Текст может идти в открытое пространство и узнавать, куда идти, по мере того как идет.

Хорошо бы литературе быть неопределимой («как положено писать» – уже заранее штамп). Но можно высказать относительно надежные предположения относительно того, как не стоит писать. Слово (как все другое) не несет абсолютной истины, но позволяет частично что-то увидеть и встретить.

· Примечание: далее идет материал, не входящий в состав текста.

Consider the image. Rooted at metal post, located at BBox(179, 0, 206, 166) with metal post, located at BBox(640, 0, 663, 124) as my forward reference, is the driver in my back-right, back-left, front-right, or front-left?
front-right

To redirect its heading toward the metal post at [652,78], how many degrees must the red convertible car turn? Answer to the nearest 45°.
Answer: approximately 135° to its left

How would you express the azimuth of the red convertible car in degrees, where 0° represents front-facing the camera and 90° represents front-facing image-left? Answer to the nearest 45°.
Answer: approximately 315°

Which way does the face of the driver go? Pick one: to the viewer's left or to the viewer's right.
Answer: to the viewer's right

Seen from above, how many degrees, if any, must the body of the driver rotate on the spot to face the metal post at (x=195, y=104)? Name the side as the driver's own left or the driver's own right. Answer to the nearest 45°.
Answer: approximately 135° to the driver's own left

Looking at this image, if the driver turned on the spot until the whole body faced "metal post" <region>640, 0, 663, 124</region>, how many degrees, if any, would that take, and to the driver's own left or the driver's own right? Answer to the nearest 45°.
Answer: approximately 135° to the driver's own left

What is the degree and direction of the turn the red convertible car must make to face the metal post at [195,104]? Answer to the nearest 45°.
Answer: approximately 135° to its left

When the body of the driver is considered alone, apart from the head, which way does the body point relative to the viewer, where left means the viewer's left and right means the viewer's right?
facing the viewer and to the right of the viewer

Текст может собирать нечто рассыпающееся, но работающее в состоянии рассыпания, благодаря этому рассыпанию. Не касаться (прикосновение уничтожит), но идти вокруг – и видеть с многих сторон. Быть незавершимым (кто может быть уверен, что увидел вполне?). Но иметь частную завершенность, когда контур чего-то проступает чуть яснее, и на основе увиденного и встреченного можно попробовать всмотреться во что-то еще. Постоянно ускользать – и идти навстречу.

Хорошо бы литературе опираться на возможности языка дальше его стандартов, на ассоциации от предметов, на то, что говорят слова и предметы при их встрече (так и появляются новые смыслы). И ограничивать эти возможности, отсекая возникающие лишние смыслы, если она желает встретить более связное и живое, чем перечень.

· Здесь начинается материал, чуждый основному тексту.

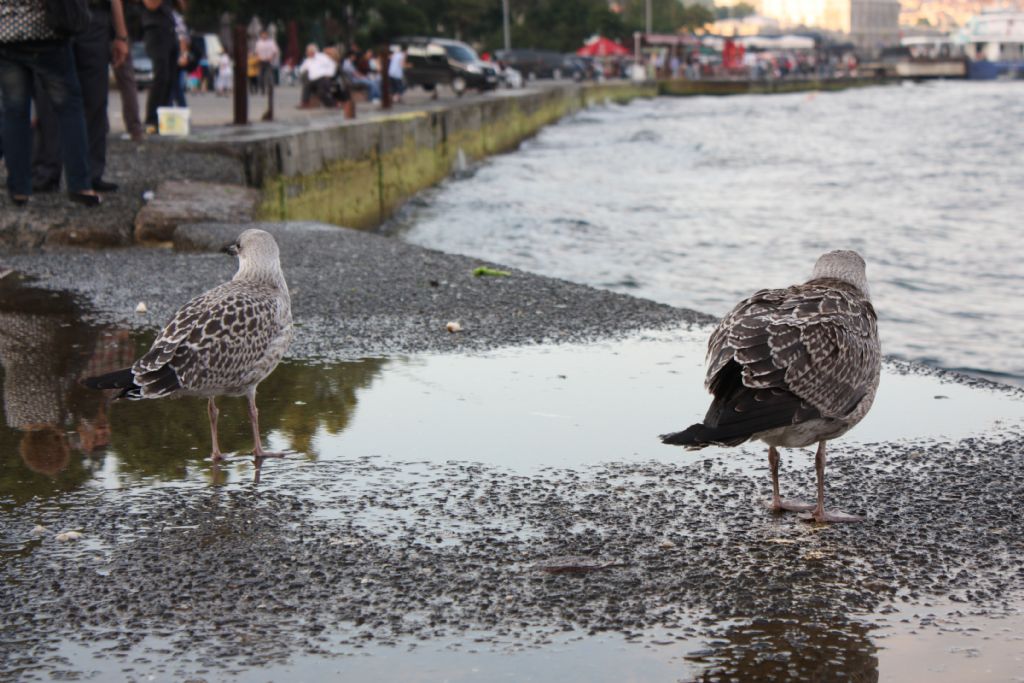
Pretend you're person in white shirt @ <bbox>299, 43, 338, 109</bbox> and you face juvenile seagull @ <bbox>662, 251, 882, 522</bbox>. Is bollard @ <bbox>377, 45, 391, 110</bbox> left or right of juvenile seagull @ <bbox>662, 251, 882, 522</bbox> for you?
left

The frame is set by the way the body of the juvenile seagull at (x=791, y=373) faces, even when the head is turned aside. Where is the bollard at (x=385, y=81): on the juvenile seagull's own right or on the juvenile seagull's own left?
on the juvenile seagull's own left

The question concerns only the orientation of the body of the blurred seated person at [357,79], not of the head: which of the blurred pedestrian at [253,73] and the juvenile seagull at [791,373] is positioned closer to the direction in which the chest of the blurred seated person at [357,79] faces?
the juvenile seagull

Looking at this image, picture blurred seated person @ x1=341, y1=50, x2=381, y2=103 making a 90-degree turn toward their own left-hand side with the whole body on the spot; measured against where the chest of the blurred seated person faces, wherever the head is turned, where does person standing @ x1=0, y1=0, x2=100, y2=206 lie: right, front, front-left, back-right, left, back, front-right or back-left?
back

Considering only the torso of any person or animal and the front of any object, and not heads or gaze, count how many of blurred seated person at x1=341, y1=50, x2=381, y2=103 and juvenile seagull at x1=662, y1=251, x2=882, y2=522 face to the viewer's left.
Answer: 0

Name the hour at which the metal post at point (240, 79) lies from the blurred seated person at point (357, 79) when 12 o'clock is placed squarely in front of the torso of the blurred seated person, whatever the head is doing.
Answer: The metal post is roughly at 3 o'clock from the blurred seated person.

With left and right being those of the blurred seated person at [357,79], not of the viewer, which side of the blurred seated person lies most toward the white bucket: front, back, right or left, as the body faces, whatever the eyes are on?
right

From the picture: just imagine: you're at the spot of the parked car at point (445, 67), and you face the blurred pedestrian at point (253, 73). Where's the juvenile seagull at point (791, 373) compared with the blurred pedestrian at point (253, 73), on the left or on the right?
left

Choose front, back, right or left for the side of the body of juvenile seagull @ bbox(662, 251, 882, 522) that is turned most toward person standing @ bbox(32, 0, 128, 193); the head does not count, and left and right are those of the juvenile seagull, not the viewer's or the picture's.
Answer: left

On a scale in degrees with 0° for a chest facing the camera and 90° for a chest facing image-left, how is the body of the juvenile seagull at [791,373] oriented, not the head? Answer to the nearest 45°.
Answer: approximately 225°
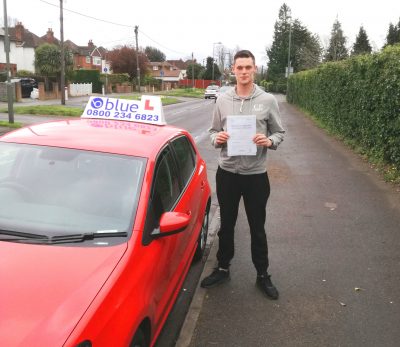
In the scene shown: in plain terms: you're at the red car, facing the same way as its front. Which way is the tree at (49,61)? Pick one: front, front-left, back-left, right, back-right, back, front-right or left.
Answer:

Текст может открывать новое и новое при каждом прочтении – но это расширение и углубление, возможно, прыжок, не теряющие связи с тем, что уже было открыто, не заставляющие начинать заново.

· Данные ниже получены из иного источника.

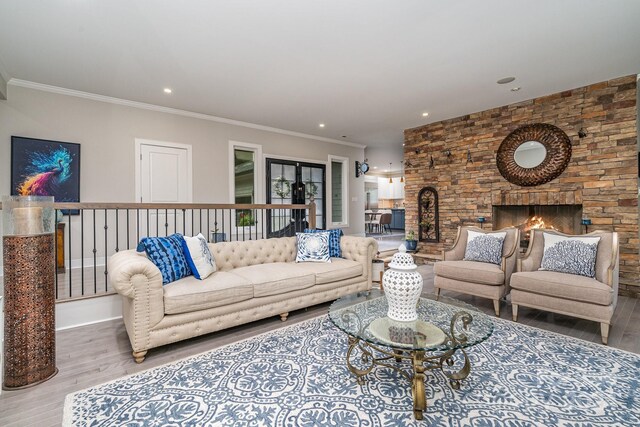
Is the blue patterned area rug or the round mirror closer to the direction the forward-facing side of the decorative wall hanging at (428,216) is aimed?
the blue patterned area rug

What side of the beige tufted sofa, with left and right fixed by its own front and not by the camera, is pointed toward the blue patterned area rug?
front

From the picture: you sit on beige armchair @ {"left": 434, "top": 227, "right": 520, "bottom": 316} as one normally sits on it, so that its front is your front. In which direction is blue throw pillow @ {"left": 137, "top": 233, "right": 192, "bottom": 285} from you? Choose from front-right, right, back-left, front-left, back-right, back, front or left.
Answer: front

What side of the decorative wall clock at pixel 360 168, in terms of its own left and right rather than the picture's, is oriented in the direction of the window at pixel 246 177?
right

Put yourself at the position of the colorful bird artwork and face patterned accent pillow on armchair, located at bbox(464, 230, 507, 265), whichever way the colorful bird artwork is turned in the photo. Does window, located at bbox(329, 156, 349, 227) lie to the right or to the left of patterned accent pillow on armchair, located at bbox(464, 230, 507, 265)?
left

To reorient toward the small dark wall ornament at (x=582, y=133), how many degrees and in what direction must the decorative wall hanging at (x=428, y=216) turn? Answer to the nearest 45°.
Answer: approximately 90° to its left

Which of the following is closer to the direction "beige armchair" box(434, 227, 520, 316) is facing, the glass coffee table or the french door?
the glass coffee table

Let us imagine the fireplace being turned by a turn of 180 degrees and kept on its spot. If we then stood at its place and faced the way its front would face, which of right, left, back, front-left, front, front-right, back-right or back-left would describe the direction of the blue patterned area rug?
back

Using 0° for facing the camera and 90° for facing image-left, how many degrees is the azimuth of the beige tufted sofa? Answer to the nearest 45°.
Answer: approximately 315°

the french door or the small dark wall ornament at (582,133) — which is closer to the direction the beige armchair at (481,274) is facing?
the french door

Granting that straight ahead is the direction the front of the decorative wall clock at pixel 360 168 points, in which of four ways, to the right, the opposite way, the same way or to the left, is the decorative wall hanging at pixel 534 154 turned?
to the right

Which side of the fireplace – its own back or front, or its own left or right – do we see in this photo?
front

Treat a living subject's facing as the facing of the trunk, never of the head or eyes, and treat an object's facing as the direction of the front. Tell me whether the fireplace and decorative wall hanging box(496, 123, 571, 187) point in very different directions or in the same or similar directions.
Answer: same or similar directions

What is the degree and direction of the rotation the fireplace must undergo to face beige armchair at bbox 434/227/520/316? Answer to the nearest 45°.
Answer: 0° — it already faces it

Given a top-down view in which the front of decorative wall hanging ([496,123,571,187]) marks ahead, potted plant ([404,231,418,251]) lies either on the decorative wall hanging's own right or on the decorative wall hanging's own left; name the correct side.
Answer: on the decorative wall hanging's own right

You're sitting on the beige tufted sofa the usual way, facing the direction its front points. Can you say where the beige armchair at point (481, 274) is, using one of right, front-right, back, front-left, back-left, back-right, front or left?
front-left

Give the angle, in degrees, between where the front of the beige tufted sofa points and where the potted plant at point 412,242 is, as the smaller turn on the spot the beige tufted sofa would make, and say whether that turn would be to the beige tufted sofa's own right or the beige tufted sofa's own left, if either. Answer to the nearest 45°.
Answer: approximately 90° to the beige tufted sofa's own left
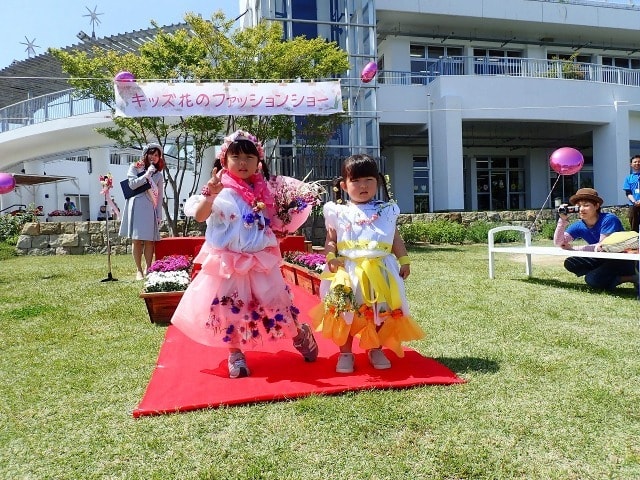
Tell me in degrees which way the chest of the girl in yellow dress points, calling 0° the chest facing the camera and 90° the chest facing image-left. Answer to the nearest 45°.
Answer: approximately 0°
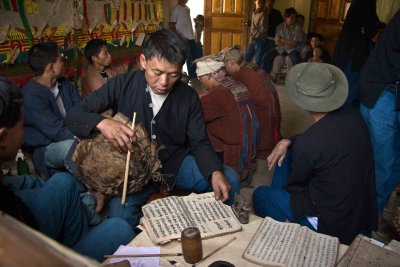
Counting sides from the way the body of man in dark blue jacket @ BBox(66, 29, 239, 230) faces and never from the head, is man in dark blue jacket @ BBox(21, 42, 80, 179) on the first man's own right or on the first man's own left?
on the first man's own right

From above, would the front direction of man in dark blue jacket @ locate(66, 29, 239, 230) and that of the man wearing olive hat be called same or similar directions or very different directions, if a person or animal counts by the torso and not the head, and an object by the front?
very different directions

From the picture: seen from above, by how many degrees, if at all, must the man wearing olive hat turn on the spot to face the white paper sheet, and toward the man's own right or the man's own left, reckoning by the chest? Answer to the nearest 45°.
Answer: approximately 90° to the man's own left

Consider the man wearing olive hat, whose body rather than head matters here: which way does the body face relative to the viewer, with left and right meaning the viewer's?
facing away from the viewer and to the left of the viewer

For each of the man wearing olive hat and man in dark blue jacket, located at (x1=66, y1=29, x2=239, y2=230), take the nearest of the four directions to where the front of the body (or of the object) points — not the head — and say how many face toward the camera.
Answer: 1

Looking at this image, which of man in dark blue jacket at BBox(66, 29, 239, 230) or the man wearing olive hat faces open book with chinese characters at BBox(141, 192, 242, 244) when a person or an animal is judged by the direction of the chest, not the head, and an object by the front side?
the man in dark blue jacket

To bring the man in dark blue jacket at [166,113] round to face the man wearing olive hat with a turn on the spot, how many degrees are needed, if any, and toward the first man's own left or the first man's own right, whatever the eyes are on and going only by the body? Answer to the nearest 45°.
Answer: approximately 45° to the first man's own left

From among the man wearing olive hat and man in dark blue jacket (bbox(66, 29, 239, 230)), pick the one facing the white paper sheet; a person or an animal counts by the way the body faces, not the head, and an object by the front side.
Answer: the man in dark blue jacket

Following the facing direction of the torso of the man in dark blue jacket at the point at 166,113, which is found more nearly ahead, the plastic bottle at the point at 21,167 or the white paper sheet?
the white paper sheet

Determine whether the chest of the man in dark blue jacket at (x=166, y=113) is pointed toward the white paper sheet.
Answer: yes
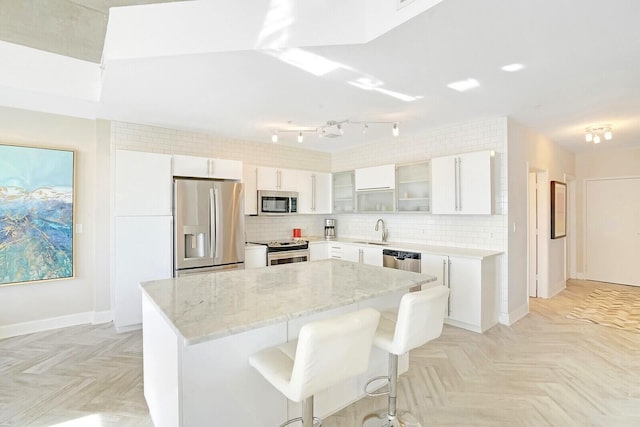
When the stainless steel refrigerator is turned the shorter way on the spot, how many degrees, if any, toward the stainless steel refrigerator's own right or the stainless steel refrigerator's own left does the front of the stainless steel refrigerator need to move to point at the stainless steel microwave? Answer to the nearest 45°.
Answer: approximately 90° to the stainless steel refrigerator's own left

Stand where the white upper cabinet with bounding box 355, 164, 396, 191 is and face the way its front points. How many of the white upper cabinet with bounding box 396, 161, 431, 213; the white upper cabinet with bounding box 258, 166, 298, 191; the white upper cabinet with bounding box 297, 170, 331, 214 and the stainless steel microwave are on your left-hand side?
1

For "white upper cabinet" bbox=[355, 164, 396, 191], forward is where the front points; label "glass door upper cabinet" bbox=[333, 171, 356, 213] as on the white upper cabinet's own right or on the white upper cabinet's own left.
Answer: on the white upper cabinet's own right

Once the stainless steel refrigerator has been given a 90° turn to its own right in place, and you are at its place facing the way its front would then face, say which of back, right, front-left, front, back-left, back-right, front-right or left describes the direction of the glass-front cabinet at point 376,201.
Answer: back-left

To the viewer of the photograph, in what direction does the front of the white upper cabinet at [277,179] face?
facing the viewer and to the right of the viewer

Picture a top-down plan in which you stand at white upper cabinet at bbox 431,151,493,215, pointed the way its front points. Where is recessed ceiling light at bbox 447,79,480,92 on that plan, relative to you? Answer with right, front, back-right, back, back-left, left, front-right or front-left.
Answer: front-left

Хорошо бы литературе быть почти ничем, только одним из средств взгляда, встречи, более интересной жизни. Занятие ей не оправдывает ничего. Но она может попасть в область рождения.

Текст может быть постоянно нарушаемым равновесием (но таковы и шаги).

Хорошо бы литературе быть попыткой отказа от себя, выхода из своих клише, всматривания во внешнее. Но всматривания своим образом, тем, который и создает пишущего.

Текст может быть личным делом, его прочтение кем-то еще не имеет значения. Он работает здесь и сейчас, индивидуализируя сознание, находя дорогу к человеку или предмету. Но его прочтение может изменить сознание другого – и тогда работа текста оказывается очень длительной.

Хорошо бы литературе спрашивать – но и отвечать, не в виде формулы, а показывая проживание важного, того, что невозможно, внутренне противоречиво, но тем не менее существует – как она сама. Не описывать, а встречать и видеть. Приходить из несловесного – смутных ощущений от взаимодействия с людьми и предметами – и уходить в несловесное – как встреча, как действие изменившегося сознания. В объем из линии письма. Не говорить общего, приближая к частному.

Текст может быть одновременно неуверенностью и точностью. Газ и игла. Точнее – игла газ.